How Another Emerging Nation Is Going Nuclear

Don't let it get away!

Keep track of the stocks that matter to you.

Help yourself with the Fool's FREE and easy new watchlist service today.

Rosatom, Russia's state-owned nuclear power company, just signed a memorandum of understanding with South Africa to provide end-to-end nuclear plant delivery and operation. South Africa's Integrated Resource Plan calls for 9.6 Gigawatts of nuclear power by 2035. It plans to deliver that capacity through three nuclear plants. 

Russian President Putin and South African President Zuma had agreed in March to partner on a portfolio of power investments, especially nuclear. They met at the 5th BRICS Summit in Durban, South Africa last March. South Africa is the smallest of the BRICS partners, led by Russia, China, India, and Brazil.

South Africa supplies just 5% of its 18 GW capacity through two nuclear power plants operated by state-owned electricity utility Eskom. South Africa plans to add 9.6 GW of capacity by 2030-2035, with power to start-up by 2023. Eskom coal plants generate most of the power in the northeastern section of the country. Many of these plants are retiring through 2020.

Eskom's Koeberg nuclear plants were built and are being maintained by France's Areva (NASDAQOTH: ARVCF  ) .

### [YOUR GOAL]
Copy out everything from "Keep track of" down to "three nuclear plants." in the article on South Africa's nuclear plans, word for word.

### [INFORMATION PROVIDED]
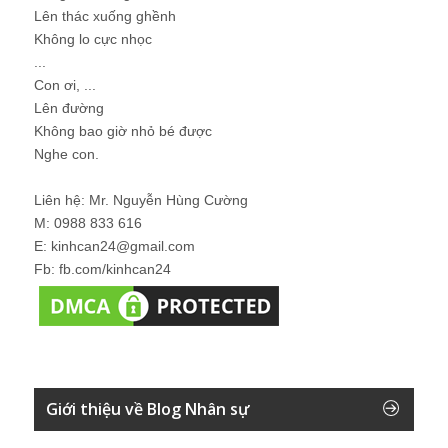
Lên thác xuống ghềnh
Không lo cực nhọc
...
Con ơi, ...
Lên đường
Không bao giờ nhỏ bé được
Nghe con.
Liên hệ: Mr. Nguyễn Hùng Cường
M: 0988 833 616
E: kinhcan24@gmail.com
Fb: fb.com/kinhcan24
Giới thiệu về Blog Nhân sự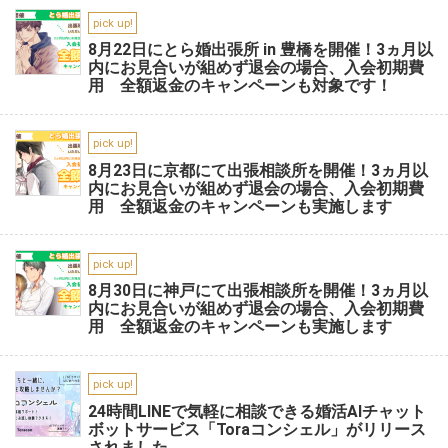
pick up!
8月22日にとら婚出張所 in 豊橋を開催！3ヵ月以
内にお見合いが組めず退会の場合、入会初期費
用 全額返金のキャンペーンも対象です！
pick up!
8月23日に京都にて出張相談所を開催！3ヵ月以
内にお見合いが組めず退会の場合、入会初期費
用 全額返金のキャンペーンも実施します
pick up!
8月30日に神戸にて出張相談所を開催！3ヵ月以
内にお見合いが組めず退会の場合、入会初期費
用 全額返金のキャンペーンも実施します
pick up!
24時間LINEで気軽に相談できる婚活AIチャット
ボットサービス「Toraコンシェル」がリリース
されました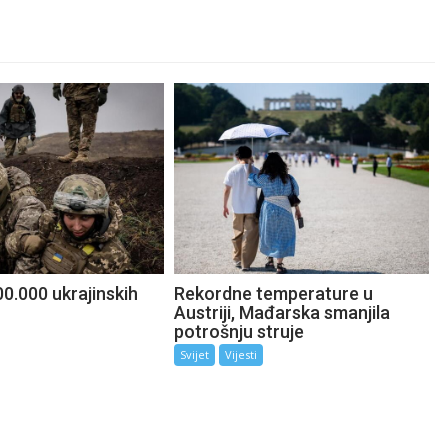
0.000 ukrajinskih
Rekordne temperature u
Austriji, Mađarska smanjila
potrošnju struje
Svijet
Vijesti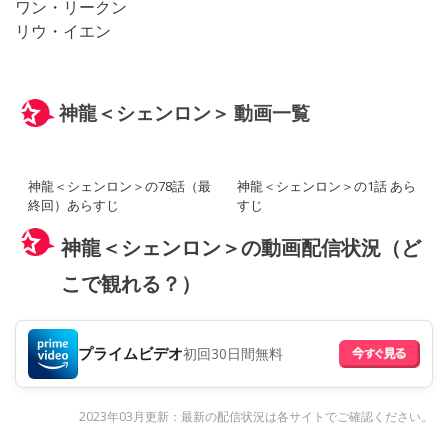
ワン・リークン
リウ・イエン
神龍＜シェンロン＞ 動画一覧
神龍＜シェンロン＞の78話（最
神龍＜シェンロン＞の1話 あら
終回）あらすじ
すじ
神龍＜シェンロン＞の動画配信状況（ど
こで観れる？）
プライムビデオ
初回30日間無料
2023年03月更新：最新の配信状況は各サイトでご確認ください。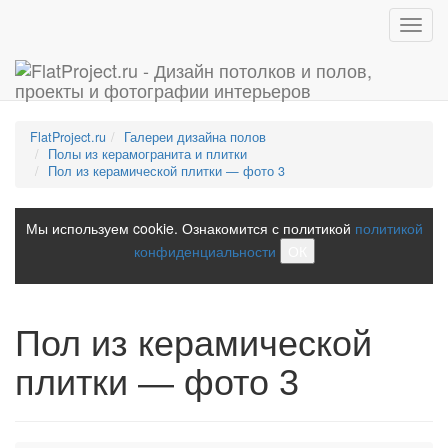
Toggl
navig
FlatProject.ru
Галереи дизайна полов
Полы из керамогранита и плитки
Пол из керамической плитки — фото 3
Мы используем cookie. Ознакомится с политикой
политикой
конфиденциальности
ОК
Пол из керамической
плитки — фото 3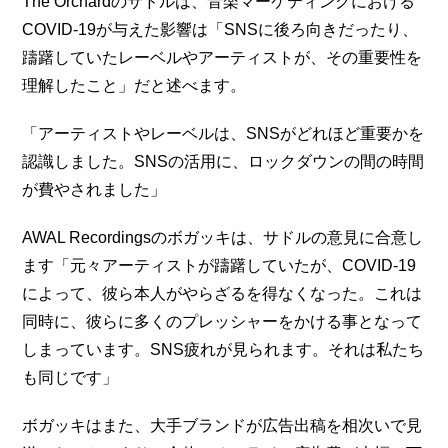
The Orchardのサドルは、音楽マーケティングにおける
COVID-19が与えた影響は「SNSに後ろ向きだったり、
躊躇していたレーベルやアーティストが、その重要性を
理解したこと」だと述べます。
「アーティストやレーベルは、SNSがどれほど重要かを
認識しました。SNSの活用に、ロックダウンの間の時間
が費やされました」
AWAL Recordingsのボガッキは、サドルの意見に合意し
ます「元々アーティストが躊躇していたが、COVID-19
によって、彼ら本人がやらざるを得なくなった。これは
同時に、彼らに多くのプレッシャーをかける事となって
しまっています。SNS疲れが見られます。それは私たち
も同じです」
ボガッキはまた、大手ブランドが広告出稿を相次いで見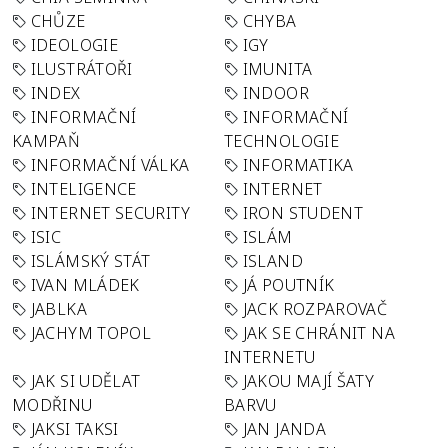
CHŮZE
CHYBA
IDEOLOGIE
IGY
ILUSTRÁTOŘI
IMUNITA
INDEX
INDOOR
INFORMAČNÍ
INFORMAČNÍ
KAMPAŇ
TECHNOLOGIE
INFORMAČNÍ VÁLKA
INFORMATIKA
INTELIGENCE
INTERNET
INTERNET SECURITY
IRON STUDENT
ISIC
ISLÁM
ISLÁMSKÝ STÁT
ISLAND
IVAN MLÁDEK
JÁ POUTNÍK
JABLKA
JACK ROZPAROVAČ
JACHYM TOPOL
JAK SE CHRÁNIT NA
INTERNETU
JAK SI UDĚLAT
JAKOU MAJÍ ŠATY
MODŘINU
BARVU
JAKSI TAKSI
JAN JANDA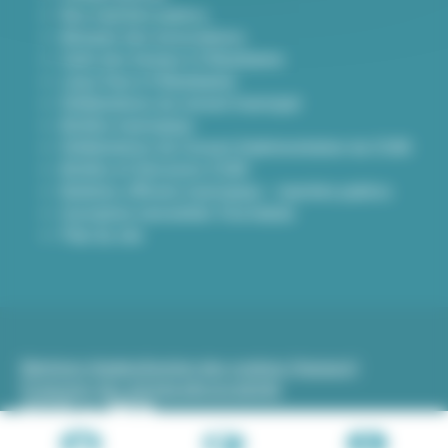
Nos marchés publics
Annuaire des associations
Carte des travaux à Villeurbanne
Lieux frais à Villeurbanne
Délibérations du conseil municipal
Arrêtés municipaux
Délibérations du Conseil d’administration du CCAS
Arrêtés et Décisions CCAS
Bulletins officiels municipaux - marchés publics
Inscription newsletter Viva hebdo
Plan du site
Mentions légales
Gestion des cookies (traceurs)
Protection des données
Accessibilité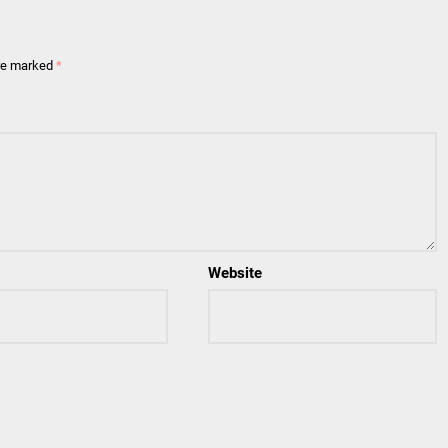
are marked
*
Website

### [FINAL ANSWER]
Keep track of the stocks that matter to you.

Help yourself with the Fool's FREE and easy new watchlist service today.

Rosatom, Russia's state-owned nuclear power company, just signed a memorandum of understanding with South Africa to provide end-to-end nuclear plant delivery and operation. South Africa's Integrated Resource Plan calls for 9.6 Gigawatts of nuclear power by 2035. It plans to deliver that capacity through three nuclear plants.